Le ciel touche à peine terre
4e de couverture
Deux jeunes hommes, les frères Mercerer, Johan et Dietrich, chevauchent à travers une campagne noyée de brume, escortés par l’homme de confiance de leur père, Samson, dit Sansonnet. Nous sommes en 1650 à l’automne dans le nord de la Hollande, dans ce pays plat et mélancolique, sans cesse menacé par la mer, qu’on appelait alors les Provinces-Unies. Les trois voyageurs laissent derrière eux Terhorne, port lointain de la Frise, et descendent vers le sud par petites étapes, contournent le Zuiderzee, selon un tracé aussi fantômatique que coloré qui doit (mais est-ce vraiment une obligation ?) les mener à Paris. Michel Chaillou a laissé à Johan, le méditatif, le soin de raconter cette étrange odyssée gorgée d’eau, plantée d’arbres à pendus et jalonnée d’auberges inquiétantes, avec l’horizon (le dénouement ?) qui se dérobe aussi sûrement qu’un troupeau de nuages sous le vent : « A la dernière maison, soulignée d’une barrière verte, déjà nous n’étions plus rien que trois ombres glissantes, galopantes, affamées de solitude et de ciel profond. »
Extrait (première page)
« Comment éveiller le rêve sans l’endormir ? » Proverbe frison.
On sait qu’en Frise certaines terres se trouvent au-dessous du niveau de la mer.

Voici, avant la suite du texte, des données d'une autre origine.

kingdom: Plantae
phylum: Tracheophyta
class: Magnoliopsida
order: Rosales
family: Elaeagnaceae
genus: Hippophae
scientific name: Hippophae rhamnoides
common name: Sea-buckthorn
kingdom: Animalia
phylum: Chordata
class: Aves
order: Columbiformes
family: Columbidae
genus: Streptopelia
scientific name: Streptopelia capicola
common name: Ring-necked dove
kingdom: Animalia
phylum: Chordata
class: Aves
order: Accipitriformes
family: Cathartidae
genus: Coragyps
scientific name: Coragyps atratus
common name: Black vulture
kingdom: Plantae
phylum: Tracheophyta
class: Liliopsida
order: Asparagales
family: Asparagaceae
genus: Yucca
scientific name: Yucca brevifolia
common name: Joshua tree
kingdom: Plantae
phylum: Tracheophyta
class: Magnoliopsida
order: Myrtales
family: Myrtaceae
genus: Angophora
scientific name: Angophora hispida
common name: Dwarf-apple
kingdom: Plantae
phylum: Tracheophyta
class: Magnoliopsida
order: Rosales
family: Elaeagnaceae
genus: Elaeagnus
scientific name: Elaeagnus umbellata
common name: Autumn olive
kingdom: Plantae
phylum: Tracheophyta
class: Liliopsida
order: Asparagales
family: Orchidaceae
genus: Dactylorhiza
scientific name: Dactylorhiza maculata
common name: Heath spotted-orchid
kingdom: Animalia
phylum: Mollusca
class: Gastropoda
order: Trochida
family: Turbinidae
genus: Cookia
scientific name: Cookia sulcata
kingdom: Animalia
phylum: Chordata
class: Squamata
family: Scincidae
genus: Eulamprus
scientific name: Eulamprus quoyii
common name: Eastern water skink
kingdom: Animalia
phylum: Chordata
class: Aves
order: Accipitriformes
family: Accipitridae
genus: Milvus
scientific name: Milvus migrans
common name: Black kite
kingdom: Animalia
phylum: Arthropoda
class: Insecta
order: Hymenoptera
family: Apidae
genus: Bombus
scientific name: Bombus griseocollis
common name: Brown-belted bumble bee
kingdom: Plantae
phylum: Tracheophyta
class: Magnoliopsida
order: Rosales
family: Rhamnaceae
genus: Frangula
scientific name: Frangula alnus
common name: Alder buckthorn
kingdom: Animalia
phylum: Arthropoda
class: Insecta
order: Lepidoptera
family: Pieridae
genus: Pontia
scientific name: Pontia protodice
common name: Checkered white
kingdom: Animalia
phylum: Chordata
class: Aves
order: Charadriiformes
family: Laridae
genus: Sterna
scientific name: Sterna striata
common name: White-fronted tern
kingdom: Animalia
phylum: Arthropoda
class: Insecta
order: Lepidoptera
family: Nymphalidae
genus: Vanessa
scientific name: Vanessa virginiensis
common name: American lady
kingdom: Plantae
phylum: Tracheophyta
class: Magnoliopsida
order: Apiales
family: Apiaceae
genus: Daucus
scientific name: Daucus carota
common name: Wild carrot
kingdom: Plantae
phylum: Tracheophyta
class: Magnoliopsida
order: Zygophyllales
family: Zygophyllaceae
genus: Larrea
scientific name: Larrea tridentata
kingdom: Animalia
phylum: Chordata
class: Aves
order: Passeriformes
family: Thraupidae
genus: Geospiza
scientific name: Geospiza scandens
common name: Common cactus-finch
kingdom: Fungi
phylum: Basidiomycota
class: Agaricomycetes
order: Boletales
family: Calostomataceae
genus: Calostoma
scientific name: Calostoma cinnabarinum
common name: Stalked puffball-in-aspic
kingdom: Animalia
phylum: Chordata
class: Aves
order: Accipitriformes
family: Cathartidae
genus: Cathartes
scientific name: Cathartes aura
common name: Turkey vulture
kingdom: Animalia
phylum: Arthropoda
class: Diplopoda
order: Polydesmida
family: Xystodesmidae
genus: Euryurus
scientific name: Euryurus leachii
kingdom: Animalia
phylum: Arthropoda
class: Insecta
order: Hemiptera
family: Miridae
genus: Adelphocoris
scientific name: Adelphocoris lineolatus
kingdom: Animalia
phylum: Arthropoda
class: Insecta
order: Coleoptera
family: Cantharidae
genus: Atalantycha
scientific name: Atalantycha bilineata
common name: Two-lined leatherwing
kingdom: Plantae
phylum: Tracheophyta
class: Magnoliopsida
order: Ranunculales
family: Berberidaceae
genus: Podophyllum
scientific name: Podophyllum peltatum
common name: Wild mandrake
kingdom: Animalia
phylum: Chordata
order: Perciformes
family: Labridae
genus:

Je suis né dessous, au bord d’un de ces nombreux étangs qui éclairent, hantent la campagne de Stavoren à Bergum, mon frère dessus, aussi dessus que le Zijpenberg qui culmine à cent six mètres, une des collines de la Gueldre qutour d’Apeldoorn, un bourg haut en couleur, un des plus élevés des Provinces-Unies où nos chers parens alors transitaient. Ce qui explique chez Dietrich un esprit plus au sec. Il ne comprend rien à mon air perpétuellement immergé, à la nécessité pour moi de reconstituer sans cesse mes digues. Est-ce le ciel, par exemple, le soir qui monte avec ses étoiles liquides ou la surface d’un océan ? Une perplexité me roule dans sa vague dont je ne parviens pas à étreindre l’écume. Je passe des heures à m’abîmer, m’éclipser en moi jusqu’au fond de mes poches. J’ai parlé très tard, et longtemps la bouche dans l’eau, des sons certes en sortaient, à l’évidence seulement pour les poissons, les seuls êtres qui, en dehors de ceux de l’Arche, aient échappé au déluge. On me renvoyait, faute de mieux, aux mares pour qu’elles réfléchissent à ma place, aux fourrés pour qu’ils me sermonnent, m’égratignent. Qu’eux m’apprennent le chemin déchirant.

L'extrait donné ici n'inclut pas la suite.